Extract provided
Content starts

Dr. Neil Kumar, Ph.D., is the CEO and Founder of BridgeBio Pharma, Inc. a company working to create life-altering medicines that target well-characterized genetic diseases at their source. Before founding BridgeBio in 2015, Dr. Kumar was a principal at Third Rock Ventures, supporting and managing portfolio companies, while also focusing on new company formation and due diligence. During his time at Third Rock, Dr. Kumar served as the interim vice president of business development and operations for MyoKardia. Prior to joining Third Rock, Dr. Kumar was an associate principal at McKinsey & Company, where he developed strategies for pharmaceutical and medical device companies and helped lead McKinsey’s personalized medicine efforts. Dr. Kumar holds B.S. and M.S. degrees in chemical engineering from Stanford University. He received his Ph.D. in chemical engineering from the Massachusetts Institute of Technology. He also a Member of the Board for the Global Genes organization.

Content ends

Questions
A - Translate this sentence from the biography of Neil Kumar into Spanish: "He received his Ph.D. in chemical engineering from the Massachusetts Institute of Technology."
B - According to the biography of Neil Kumar, for which company did he serve as interim vice president of business development and operations?

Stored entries
Content starts

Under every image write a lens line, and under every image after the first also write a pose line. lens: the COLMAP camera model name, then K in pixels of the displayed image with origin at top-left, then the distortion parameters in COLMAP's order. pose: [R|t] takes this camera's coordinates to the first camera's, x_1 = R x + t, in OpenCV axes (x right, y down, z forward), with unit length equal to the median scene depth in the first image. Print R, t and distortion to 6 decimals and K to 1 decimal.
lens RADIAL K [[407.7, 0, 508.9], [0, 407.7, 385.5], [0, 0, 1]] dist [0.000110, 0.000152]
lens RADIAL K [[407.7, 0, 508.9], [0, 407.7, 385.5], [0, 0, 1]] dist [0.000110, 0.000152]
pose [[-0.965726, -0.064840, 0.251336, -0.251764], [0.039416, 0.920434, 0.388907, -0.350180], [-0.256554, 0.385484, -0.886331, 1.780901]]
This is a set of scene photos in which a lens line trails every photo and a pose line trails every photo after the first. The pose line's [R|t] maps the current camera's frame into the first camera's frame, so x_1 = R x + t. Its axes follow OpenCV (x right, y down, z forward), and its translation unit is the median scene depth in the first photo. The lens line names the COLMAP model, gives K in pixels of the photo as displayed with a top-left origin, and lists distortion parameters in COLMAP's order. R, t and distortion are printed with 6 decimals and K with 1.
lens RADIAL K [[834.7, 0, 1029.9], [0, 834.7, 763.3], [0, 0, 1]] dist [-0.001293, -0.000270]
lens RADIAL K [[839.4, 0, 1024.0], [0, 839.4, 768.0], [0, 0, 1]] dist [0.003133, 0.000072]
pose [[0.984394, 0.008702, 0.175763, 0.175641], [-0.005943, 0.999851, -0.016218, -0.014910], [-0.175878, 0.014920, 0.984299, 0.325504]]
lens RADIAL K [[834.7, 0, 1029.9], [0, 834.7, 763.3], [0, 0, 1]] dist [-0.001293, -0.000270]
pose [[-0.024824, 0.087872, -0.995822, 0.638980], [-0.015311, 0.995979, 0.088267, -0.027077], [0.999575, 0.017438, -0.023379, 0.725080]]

Content ends

Task answers
A - Obtuvo su doctorado en ingeniería química en el Instituto Tecnológico de Massachusetts.

B - MyoKardia